她朝外頭斜了一眼,古婆子正跟隔壁趙大嫂立在街沿底下,兩人湊得近,古婆子不知說了什麽,自己先笑得隔著半條街都聽得見,便壓著聲說:“那古二不是賠了錢,你猜怎麽著?”

楊梨問:“怎了?”

銀娘嘴角往下撇著:“可不止這一筆,說是前頭剛吃了幾天牢飯,他家把家底掏空了才給放出來的。”

楊梨沒接話,勺子從鍋底撈起一顆魚丸,看了看,擱進旁邊的大盆裏。

“他家上門借錢了?”她這話問得平淡,手裏也沒停,又撈了一勺。

“你怎知道是來借錢的?”

楊梨笑了笑說:“總不至於上門給你婆婆拜年吧。”

銀娘道:“我婆婆還打聽為什被抓了,說是撿了錢去賭坊,人家冤他是偷的。”

“他家還會上門的,你兇些才好。”楊梨把勺子擱在盆沿上,拿抹布擦了擦手。

“就我婆婆那人,都不曉得怎說她了,被兩句好話一哄,她就跟人好了。”

兩人閑聊,手上不停。鍋裏的水沸了,就添涼水,如此幾次,魚丸堆了大半盆。

竈上咕嘟咕嘟響著,鹵湯在鍋裏翻泡,楊梨把魚丸下進去一半,與竈下的古婆子道:“大娘,再添根柴火。”

可以聽到鋪子外頭開始吵鬧,板車軲轆碾過聲,趙大嫂在與人講價,菜擔子擱在鋪子斜對面,正扯著嗓子喊“新鮮的薺菜,便宜了”。鹵肉香飄出去,有人在外頭喊:“掌櫃的,來半斤肥腸。”

銀娘去外頭給人稱鹵肉。楊梨把先包好的一籃子卷餅提到車上,古婆子接過來擱穩了,兩手把車一擡,穩穩當當推出去,邊走邊喊:“卷餅,好吃的鹵肉卷餅……”

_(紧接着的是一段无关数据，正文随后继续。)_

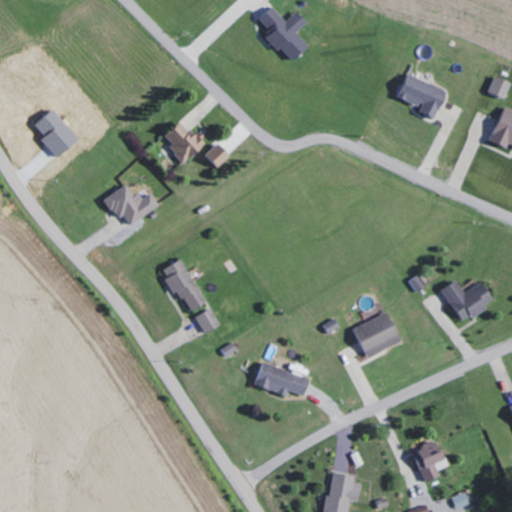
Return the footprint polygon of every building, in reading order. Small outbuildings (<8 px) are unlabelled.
[(299,33),(310,22),(299,11),(288,22),(274,7),(261,19),(273,32),(269,35),(295,63),(312,47),(299,33)] [(444,94),(402,74),(391,96),(416,108),(414,113),(431,121),(444,94)] [(506,83),(489,77),(483,94),(500,100),(506,83)] [(511,113),(497,108),(483,143),(500,150),(502,145),(511,148),(511,113)] [(37,124),(48,137),(45,140),(60,159),(82,141),(56,109),(37,124)] [(183,163),(210,147),(200,131),(192,136),(185,125),(166,136),(183,163)] [(234,156),(222,142),(205,156),(217,170),(234,156)] [(107,200),(119,219),(125,215),(133,226),(162,206),(153,193),(142,201),(130,184),(107,200)] [(163,269),(175,295),(181,292),(191,312),(206,305),(185,259),(163,269)] [(435,290),(457,323),(489,301),(476,282),(459,293),(450,280),(435,290)] [(207,335),(222,325),(211,309),(197,318),(207,335)] [(346,331),(361,360),(398,341),(383,312),(346,331)] [(306,379),(256,364),(249,387),(284,398),(285,393),(301,398),(306,379)] [(511,401),(501,406),(511,428),(511,401)] [(408,451),(419,482),(436,476),(434,470),(443,467),(433,442),(408,451)] [(344,511),(347,502),(355,504),(358,485),(351,484),(352,478),(329,473),(321,511),(344,511)] [(449,499),(453,510),(466,505),(461,494),(449,499)]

楊梨與趙大嫂招呼了幾句,就回後頭記帳,將木板上的兩道黑線擦了,拿出竹紙和筆,寫上今日的花費。

銀娘看她寫字的樣子,不像那些讀書人寫字,腰背會挺得筆直。她一手托著腮,另一只手松松地提著筆,在紙上落下一個字,好像只是隨意畫了幾筆。

“這兩豎是什麽字呀?”銀娘指著她剛寫的一個字問。

筆在紙上留下一個墨點,隨即在後頭另寫了一個“貳”字,楊梨道:“是二。平時記賬慣了,順手就畫了兩豎。”

“哎,這個好,一就劃一豎,二就劃兩豎,也不行,太多豎就數不清楚了。”銀娘喃喃道。

楊梨擡頭看了下她,又低頭寫了幾個字,墨點在紙上又留了一處,淺淺暈開。

片刻後,她擡頭笑道:“其實也不難,我教你一個字。”

她另外取了張紙,提筆寫了一個大大的“正”字,邊寫邊道:“這個字念‘正’。你記數的時候,一橫算一,一豎也算一,畫滿五筆就是一個‘正’字,一眼就能看出是五,省得數來數去數花了眼。”

楊梨把寫了字的紙張遞給她,銀娘小心翼翼地接過,銀娘眼睛一亮:“這個好,一橫一豎的。"

門外有人喊道:“掌櫃的,在嗎?”

楊梨聽出是羅二的聲音,手裏的筆頓了一下。

外頭又喊一句。她沒應聲,放下筆,起身往外走。